Source document |
Double entry accounting system
The recording of financial transactions by a company is called bookkeeping. Modern bookkeeping is based on the principle of double entry accounting.
All financial transactions made by a company during an accounting period are first recorded in a Journal in the form of Journal entries according to double entry accounting system. Double entry bookkeeping system takes into account the fact that every transaction affects at least two accounts. (You can refer to the last post where we discussed the financial statement elements and accounts.) For example, when property is purchased for cash, cash account is reduced (debited) and property account is increased (credited).
From the Journal the transactions are then carried to the General Ledger where they are sorted into different accounts. Each account has a debit side and a credit side to record the changes in the account. For example, when cash is spent, it is reflected as a debit to the cash account and when cash is received it is reflected as a credit to the cash account.

Material |
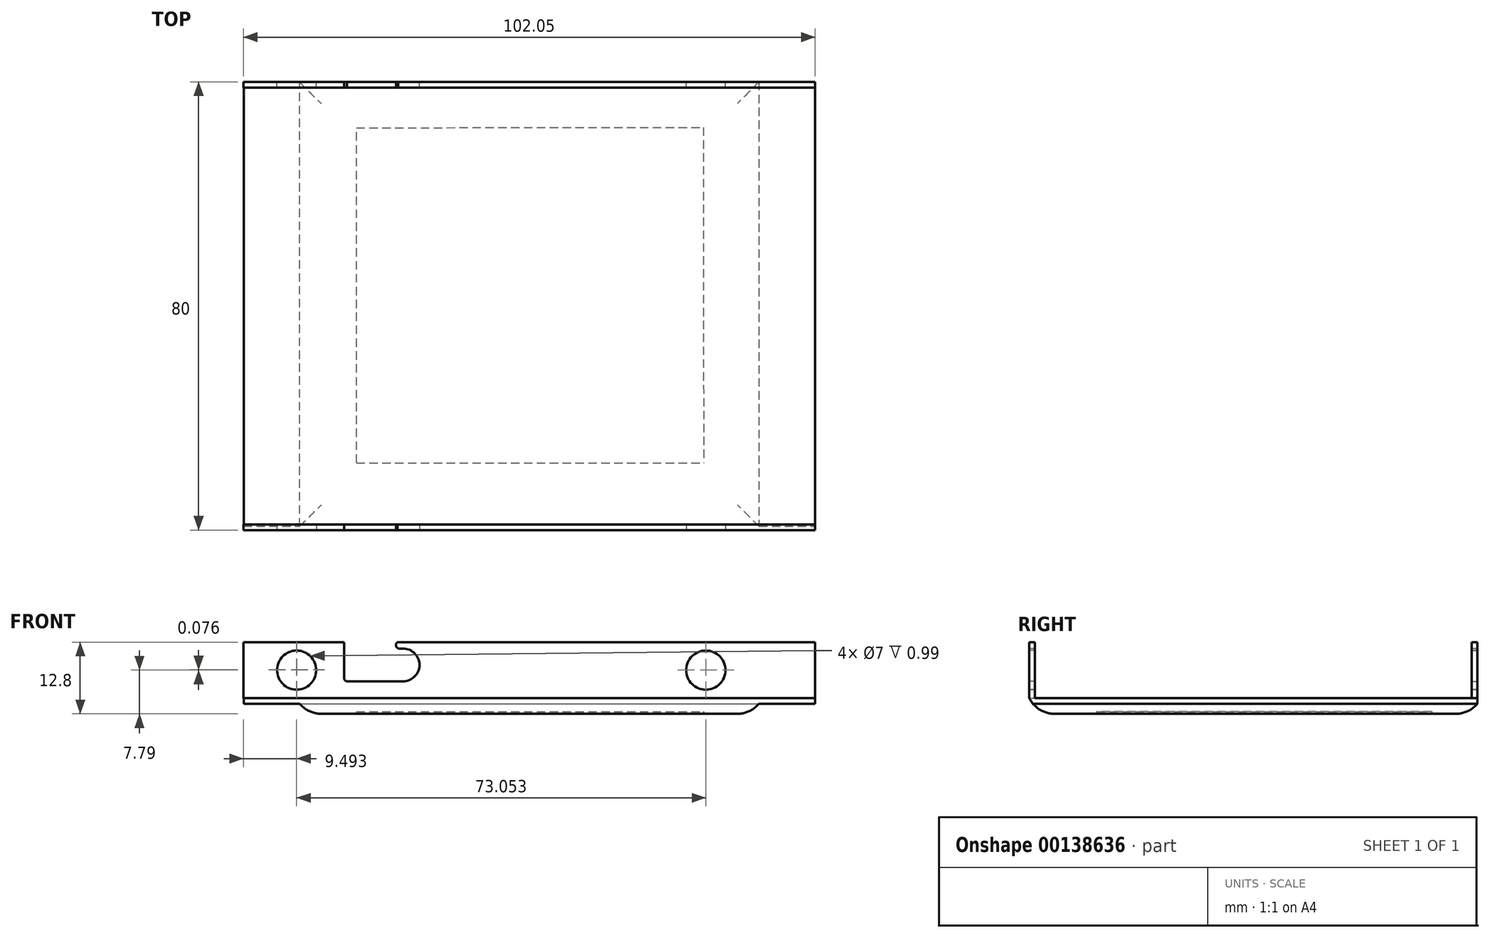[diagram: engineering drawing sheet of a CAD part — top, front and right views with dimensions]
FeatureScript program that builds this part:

Written task 1 | According to the piece on double entry accounting, what is the recording of financial transactions by a company called?
Written task 2 | Write the next part of the piece on double entry accounting, picking up after its last sentence.

Written reply 1 | Bookkeeping.

Written reply 2 |
After netting the debits and credits each account will have either a net debit balance or a net credit balance. These balances are carried to the Trial Balance. Trial balance records only the net balances in each account. Any adjusting entries that are required to be made are made and we arrive at the Adjusted Trial Balance. This adjusted trial balance forms the basis for the preparation of the financial statements, i.e. income statement and the balance sheet. (For description of what is income statement and balance sheet refer to the post on Financial Statement Analysis) Therefore the income statement and the balance sheet are the culmination or summation of all transactions during the year and all transactions finally culminate into either an increase or decrease in an asset or a liability or owner’s equity.
Double entry accounting system basically satisfies the equation;
Assets = Liabilities + Owner’s equity
For this equation to remain in balance, an increase is an asset should be offset either by a decrease in another asset or by an increase in liabilities or owner’s equity. Let’s go back to our earlier example, of property purchased for cash. In this example, decrease in the cash account which is an asset account is offset by an increase in another asset account – property. Now let’s suppose the property is purchased with money raised by issuing debt securities. Here, increase in property, which is an asset account, is balanced by an increase in debt which is a liability.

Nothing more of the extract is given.